At a wooded hillside Buddhist temple in Japan, grapes and bottles of wine are offered as offerings, and the head monk is also honorary president of a viticulture cooperative.
Officially, it is known as Daizenji, but it has been nicknamed the “grape temple” because of its deep connections to the country’s history of grape production.
Daizenji is in the Yamanashi region, about 100 kilometers (60 mi) west of Tokyo, famous as the home of Mount Fuji and recently as Japan’s top winemaking destination.
“At other temples, they offer sake, but here, we provide wine.
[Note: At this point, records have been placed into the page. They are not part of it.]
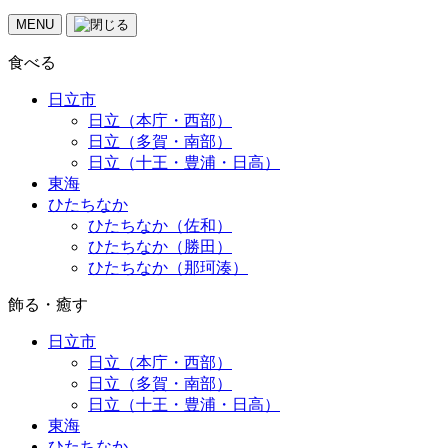
MENU
食べる
日立市
日立（本庁・西部）
日立（多賀・南部）
日立（十王・豊浦・日高）
東海
ひたちなか
ひたちなか（佐和）
ひたちなか（勝田）
ひたちなか（那珂湊）
飾る・癒す
日立市
日立（本庁・西部）
日立（多賀・南部）
日立（十王・豊浦・日高）
東海
ひたちなか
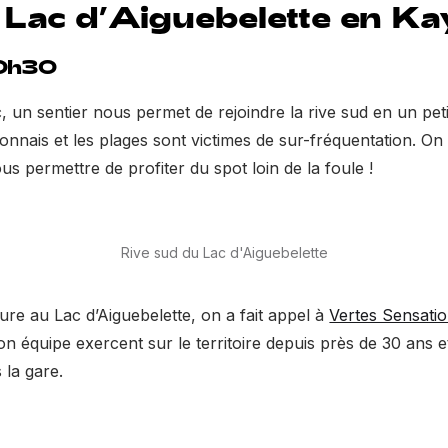
 Lac d’Aiguebelette en K
10h30
, un sentier nous permet de rejoindre la rive sud en un pe
 Lyonnais et les plages sont victimes de sur-fréquentation. 
s permettre de profiter du spot loin de la foule !
Rive sud du Lac d'Aiguebelette
ure au Lac d’Aiguebelette, on a fait appel à
Vertes Sensati
son équipe exercent sur le territoire depuis près de 30 ans 
 la gare.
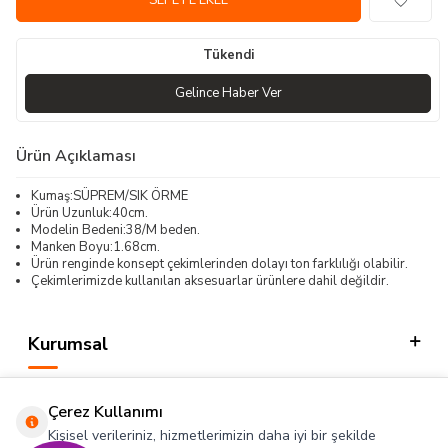
SEPETE EKLE
Tükendi
Gelince Haber Ver
Ürün Açıklaması
Kumaş:SÜPREM/SIK ÖRME
Ürün Uzunluk:40cm.
Modelin Bedeni:38/M beden.
Manken Boyu:1.68cm.
Ürün renginde konsept çekimlerinden dolayı ton farklılığı olabilir.
Çekimlerimizde kullanılan aksesuarlar ürünlere dahil değildir.
Kurumsal
Kategorilerimiz
Çerez Kullanımı
Hızlı Erişim
Kişisel verileriniz, hizmetlerimizin daha iyi bir şekilde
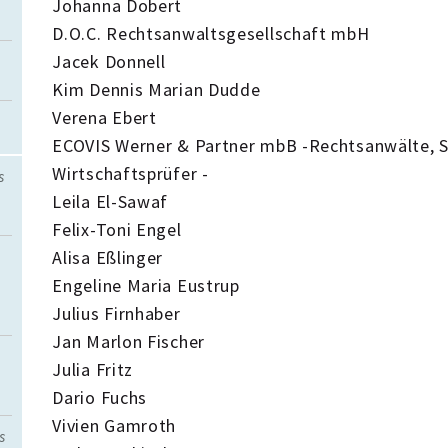
Johanna Dobert
D.O.C. Rechtsanwaltsgesellschaft mbH
Jacek Donnell
Kim Dennis Marian Dudde
Verena Ebert
ECOVIS Werner & Partner mbB -Rechtsanwälte, S
Wirtschaftsprüfer -
s
Leila El-Sawaf
Felix-Toni Engel
Alisa Eßlinger
Engeline Maria Eustrup
Julius Firnhaber
Jan Marlon Fischer
Julia Fritz
Dario Fuchs
Vivien Gamroth
s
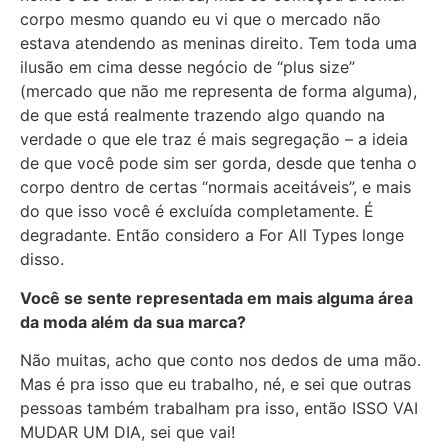
corpo mesmo quando eu vi que o mercado não
estava atendendo as meninas direito. Tem toda uma
ilusão em cima desse negócio de “plus size”
(mercado que não me representa de forma alguma),
de que está realmente trazendo algo quando na
verdade o que ele traz é mais segregação – a ideia
de que você pode sim ser gorda, desde que tenha o
corpo dentro de certas “normais aceitáveis”, e mais
do que isso você é excluída completamente. É
degradante. Então considero a For All Types longe
disso.
Você se sente representada em mais alguma área
da moda além da sua marca?
Não muitas, acho que conto nos dedos de uma mão.
Mas é pra isso que eu trabalho, né, e sei que outras
pessoas também trabalham pra isso, então ISSO VAI
MUDAR UM DIA, sei que vai!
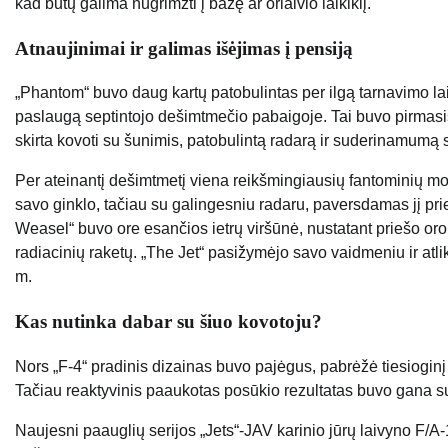
kad būtų galima nugrimzti į bazę ar orlaivio laikiklį.
Atnaujinimai ir galimas išėjimas į pensiją
„Phantom“ buvo daug kartų patobulintas per ilgą tarnavimo lai
paslaugą septintojo dešimtmečio pabaigoje. Tai buvo pirmas
skirta kovoti su šunimis, patobulintą radarą ir suderinamumą 
Per ateinantį dešimtmetį viena reikšmingiausių fantominių mo
savo ginklo, tačiau su galingesniu radaru, paversdamas jį pri
Weasel“ buvo ore esančios ietrų viršūnė, nustatant priešo or
radiacinių raketų. „The Jet“ pasižymėjo savo vaidmeniu ir at
m.
Kas nutinka dabar su šiuo kovotoju?
Nors „F-4“ pradinis dizainas buvo pajėgus, pabrėžė tiesioginį 
Tačiau reaktyvinis paaukotas posūkio rezultatas buvo gana sunk
Naujesni paauglių serijos „Jets“-JAV karinio jūrų laivyno F/A-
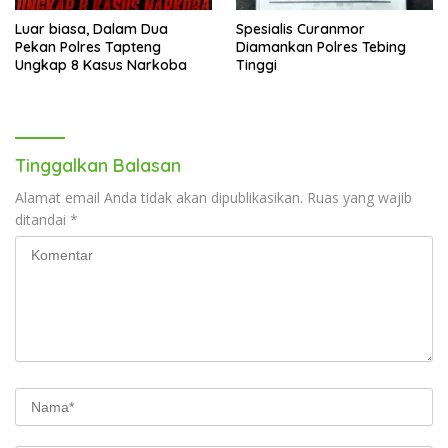
Luar biasa, Dalam Dua
Spesialis Curanmor
Pekan Polres Tapteng
Diamankan Polres Tebing
Ungkap 8 Kasus Narkoba
Tinggi
Tinggalkan Balasan
Alamat email Anda tidak akan dipublikasikan.
Ruas yang wajib
ditandai
*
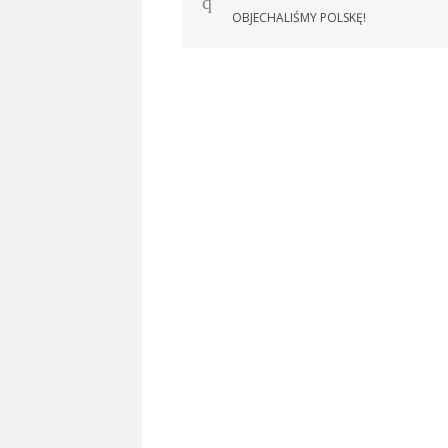
wpisu
OBJECHALIŚMY POLSKĘ!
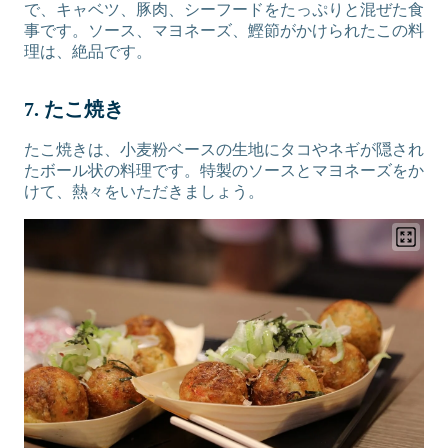
で、キャベツ、豚肉、シーフードをたっぷりと混ぜた食
事です。ソース、マヨネーズ、鰹節がかけられたこの料
理は、絶品です。
7. たこ焼き
たこ焼きは、小麦粉ベースの生地にタコやネギが隠され
たボール状の料理です。特製のソースとマヨネーズをか
けて、熱々をいただきましょう。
That’s unique in Japan,” said Tesshu Inoue, 75, the chief monk, recounting the mythical origins of the Japanese shrine. temple with AFP.
In AD 718, a famous Japanese monk and traveler named Gyoki is said to have met the Medicine Buddha, known in Japanese as Yakushi Nyorai, in a dream at the temple site. now.
In his hand, Nyorai holds a bunch of grapes – the inspiration for Gyoki to found Daizenji and establish a local vineyard culture, teaching the residents of Yamanashi how to make wine for medicine.
Another legend holds that farmer Kageyu Amemiya was the first to start growing grapes in Japan, in the same area but more than 450 years later, in 1186.
DNA analysis has discovered that koshu – the oldest grape variety grown in the mountains – is a hybrid between a grape species originally grown in Europe and a wild Chinese grape.
That suggests it may have followed the Silk Road on its way to Japan, in the same way that Buddhism established itself in Asia.
Yamanashi’s “koshu valley” website, supported by the local chamber of commerce, suggests that seeds or vines from China may have been grown on the grounds of the temples and discovered by chance. much later.
However, it was only during the Meiji period from 1868 to 1912 – a period that saw an explosion of interest in the Western world – that wine production began in Japan.
With fertile soil and a long history of viticulture, Yamanashi was the obvious choice for early vineyards, and even today, Daizenji is surrounded by grapes grown on pergola structures.
On the altar, grapes and bottles of wine are placed as offerings, while a small shrine houses an ancient cherry wood statue of Yakushi Nyorai with his famous bunch of grapes.
The lacquered sculpture, decorated with gold leaf, is a treasured artifact of the temple and is only shown to the public once every five years.
Daizenji also sells its own grapes and bottles of wine bearing the shrine’s name.
“Growing grapes, making wine, that’s a good job,” Inoue said with a laugh.
“It’s good karma.”
(Except for the title, this story has not been edited by NDTV staff and is published from an aggregated feed.)